[Page-level text extractions]
※

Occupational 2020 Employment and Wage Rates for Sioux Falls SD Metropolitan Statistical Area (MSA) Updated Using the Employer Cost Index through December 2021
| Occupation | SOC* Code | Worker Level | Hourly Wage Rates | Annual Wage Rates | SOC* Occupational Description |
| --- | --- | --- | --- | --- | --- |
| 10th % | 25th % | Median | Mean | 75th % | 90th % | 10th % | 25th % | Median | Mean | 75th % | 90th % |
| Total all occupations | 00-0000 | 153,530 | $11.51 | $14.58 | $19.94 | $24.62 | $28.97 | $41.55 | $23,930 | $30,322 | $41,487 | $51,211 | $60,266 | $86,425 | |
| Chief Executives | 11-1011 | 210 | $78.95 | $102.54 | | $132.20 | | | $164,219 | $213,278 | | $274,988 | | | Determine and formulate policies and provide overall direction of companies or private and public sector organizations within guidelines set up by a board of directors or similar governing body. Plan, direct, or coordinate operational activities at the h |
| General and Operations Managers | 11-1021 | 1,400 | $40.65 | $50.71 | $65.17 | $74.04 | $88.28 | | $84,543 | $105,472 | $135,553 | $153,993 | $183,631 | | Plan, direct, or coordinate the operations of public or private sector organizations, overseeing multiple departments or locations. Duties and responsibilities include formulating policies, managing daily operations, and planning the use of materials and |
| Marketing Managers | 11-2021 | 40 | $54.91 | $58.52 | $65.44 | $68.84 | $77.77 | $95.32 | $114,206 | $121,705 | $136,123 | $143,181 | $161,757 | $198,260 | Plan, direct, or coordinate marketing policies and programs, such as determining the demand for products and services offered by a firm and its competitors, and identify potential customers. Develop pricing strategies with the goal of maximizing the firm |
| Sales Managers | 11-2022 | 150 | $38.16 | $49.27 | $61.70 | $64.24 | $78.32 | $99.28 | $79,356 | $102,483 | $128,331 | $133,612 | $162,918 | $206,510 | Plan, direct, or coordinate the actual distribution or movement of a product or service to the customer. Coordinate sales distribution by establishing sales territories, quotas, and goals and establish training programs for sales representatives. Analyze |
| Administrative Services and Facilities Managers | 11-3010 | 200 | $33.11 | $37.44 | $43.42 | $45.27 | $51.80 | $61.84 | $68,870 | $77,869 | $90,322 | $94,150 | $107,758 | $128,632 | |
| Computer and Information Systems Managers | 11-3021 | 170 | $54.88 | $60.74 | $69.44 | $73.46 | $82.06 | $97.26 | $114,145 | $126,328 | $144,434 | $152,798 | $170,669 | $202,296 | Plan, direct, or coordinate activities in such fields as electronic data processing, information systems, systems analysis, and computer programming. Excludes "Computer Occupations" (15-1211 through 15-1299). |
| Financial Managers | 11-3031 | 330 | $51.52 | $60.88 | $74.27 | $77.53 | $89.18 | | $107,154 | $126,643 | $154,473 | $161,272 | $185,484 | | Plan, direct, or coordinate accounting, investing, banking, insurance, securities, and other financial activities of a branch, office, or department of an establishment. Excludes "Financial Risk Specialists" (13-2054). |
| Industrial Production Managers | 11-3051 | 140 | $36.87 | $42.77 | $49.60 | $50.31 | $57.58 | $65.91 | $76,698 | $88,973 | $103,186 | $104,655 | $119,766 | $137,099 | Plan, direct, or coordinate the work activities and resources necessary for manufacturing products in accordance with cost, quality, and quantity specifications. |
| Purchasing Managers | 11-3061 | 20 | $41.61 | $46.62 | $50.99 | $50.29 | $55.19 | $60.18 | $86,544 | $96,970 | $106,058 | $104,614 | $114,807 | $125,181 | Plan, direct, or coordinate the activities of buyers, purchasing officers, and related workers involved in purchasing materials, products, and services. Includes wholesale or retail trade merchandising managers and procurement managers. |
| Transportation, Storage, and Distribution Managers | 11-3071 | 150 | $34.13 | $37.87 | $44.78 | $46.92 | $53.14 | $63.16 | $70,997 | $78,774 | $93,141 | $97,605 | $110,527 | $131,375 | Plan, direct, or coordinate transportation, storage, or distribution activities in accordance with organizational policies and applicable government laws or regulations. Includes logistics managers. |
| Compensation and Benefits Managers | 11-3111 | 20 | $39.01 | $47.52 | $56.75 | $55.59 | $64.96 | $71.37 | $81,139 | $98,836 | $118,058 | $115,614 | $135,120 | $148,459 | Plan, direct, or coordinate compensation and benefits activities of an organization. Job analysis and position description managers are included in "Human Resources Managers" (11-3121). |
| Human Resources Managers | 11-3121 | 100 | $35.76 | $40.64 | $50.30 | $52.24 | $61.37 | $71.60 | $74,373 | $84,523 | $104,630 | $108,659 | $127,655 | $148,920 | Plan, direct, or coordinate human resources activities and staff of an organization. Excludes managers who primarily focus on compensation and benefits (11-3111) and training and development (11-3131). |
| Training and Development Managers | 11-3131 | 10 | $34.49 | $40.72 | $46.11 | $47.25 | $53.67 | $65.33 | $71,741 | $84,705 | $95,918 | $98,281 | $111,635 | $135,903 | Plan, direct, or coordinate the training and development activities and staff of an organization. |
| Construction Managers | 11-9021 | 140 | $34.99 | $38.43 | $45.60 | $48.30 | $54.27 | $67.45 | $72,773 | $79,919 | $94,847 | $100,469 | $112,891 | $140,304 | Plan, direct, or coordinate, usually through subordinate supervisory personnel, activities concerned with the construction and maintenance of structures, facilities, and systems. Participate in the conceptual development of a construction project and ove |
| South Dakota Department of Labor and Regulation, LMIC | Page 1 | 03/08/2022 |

※

[EXERCISE GOAL]: Stop at the line containing "90th % | 10th". Please print exactly every line before it from the start of the records, plus that line itself, and nothing else.

[THE ANSWER]:
Occupational 2020 Employment and Wage Rates for Sioux Falls SD Metropolitan Statistical Area (MSA) Updated Using the Employer Cost Index through December 2021
| Occupation | SOC* Code | Worker Level | Hourly Wage Rates | Annual Wage Rates | SOC* Occupational Description |
| --- | --- | --- | --- | --- | --- |
| 10th % | 25th % | Median | Mean | 75th % | 90th % | 10th % | 25th % | Median | Mean | 75th % | 90th % |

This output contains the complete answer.